MixItUp with Adopt-a-Pet.com
Take a gamble on the MixItUp with Adopt-a-Pet.com app that allows you to seamlessly insert your dog (or cat, or your significant other) into three famous paintings from the classic 1903 Brown & Bigelow “Dogs Playing Poker” calendar. The best part, a percentage of the proceeds from each download is donated to Adopt-a-Pet.com. $.99.

Pet Acoustics
With the Pet Acoustics app, you’ll get music specifically designed for the hearing sensitivities of your pet in terms of frequency, volume and rhythm. Use it to calm and soothe your pet for rest time, car travel, veterinary visits, and at other times. $1.99.

Best of 101 Dog Tricks
Teach your old or young dog a few new tricks with the Best of 101 Dog Tricks app. The app includes eight tricks from Kyra Sundance’s best-selling book, 101 Dog Tricks, and teaching your dog the tricks is a snap with video, photos and step-by-step instructions. $.99.

iKnowDogs
Download the iKnowDogs app and become an absolute expert on dog breeds. This detailed reference guide includes over 1,200 photos and facts about AKC recognized dog breeds, and lets you identify dogs by appearance, temperament, purpose and country of origin. $3.99.

iSqueek
Always have a squeaky toy on hand to get your dog’s attention, thanks to the iSqueek app, a virtual squeak-toy that reacts realistically to your touch.

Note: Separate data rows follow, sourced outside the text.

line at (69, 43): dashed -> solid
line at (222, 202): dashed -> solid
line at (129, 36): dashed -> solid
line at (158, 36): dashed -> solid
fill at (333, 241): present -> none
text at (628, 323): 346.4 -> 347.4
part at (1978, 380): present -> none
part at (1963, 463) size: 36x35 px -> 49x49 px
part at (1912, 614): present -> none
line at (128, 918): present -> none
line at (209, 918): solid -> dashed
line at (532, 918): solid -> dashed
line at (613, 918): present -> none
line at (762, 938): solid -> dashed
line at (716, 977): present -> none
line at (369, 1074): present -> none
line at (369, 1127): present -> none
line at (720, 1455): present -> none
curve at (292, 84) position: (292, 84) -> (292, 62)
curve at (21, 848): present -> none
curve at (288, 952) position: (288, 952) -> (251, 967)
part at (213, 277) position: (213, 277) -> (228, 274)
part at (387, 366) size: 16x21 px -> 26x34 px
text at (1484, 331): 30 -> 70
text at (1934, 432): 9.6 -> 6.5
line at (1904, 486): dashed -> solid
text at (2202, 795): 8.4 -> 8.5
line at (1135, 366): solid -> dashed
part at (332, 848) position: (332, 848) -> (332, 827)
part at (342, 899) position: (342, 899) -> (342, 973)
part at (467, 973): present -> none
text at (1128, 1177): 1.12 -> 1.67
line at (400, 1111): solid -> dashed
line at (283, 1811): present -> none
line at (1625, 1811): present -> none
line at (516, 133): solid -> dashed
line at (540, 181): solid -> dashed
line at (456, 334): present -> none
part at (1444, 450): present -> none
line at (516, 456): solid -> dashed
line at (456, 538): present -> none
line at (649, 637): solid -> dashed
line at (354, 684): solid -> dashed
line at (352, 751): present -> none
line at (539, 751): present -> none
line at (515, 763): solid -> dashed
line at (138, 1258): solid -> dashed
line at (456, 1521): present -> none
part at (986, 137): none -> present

Press on any of the 18 toys, each with it’s own sound, to create long or short sound bursts to which your dog will respond. (Have plenty of praise or a treat for your dog to make up for the fact he doesn’t actually receive a squeaky toy when he responds!). $1.99.

Pet Services Finder
Find all the services for your pet’s needs at home or on the road. The Pet Services Finder helps you locate the nearest veterinarians, emergency clinics, doggie daycare facilities, dog sitters and walkers, dog groomers and more. Once the results appear, it’s your choice: click to call, get directions or read and post reviews. FREE.

PetSnap
Pictures of your dog on your phone are a must, and the PetSnap app improves your odds of taking a great shot. The app offers 32 different sounds to instantly get your dog’s attention, perfect for getting him or her to look right into the camera. $1.99.

The Scoop:
Those with cats, be sure to download the CatPaint app, which lets you effortlessly add all or any of sixteen adorable cats to your photos.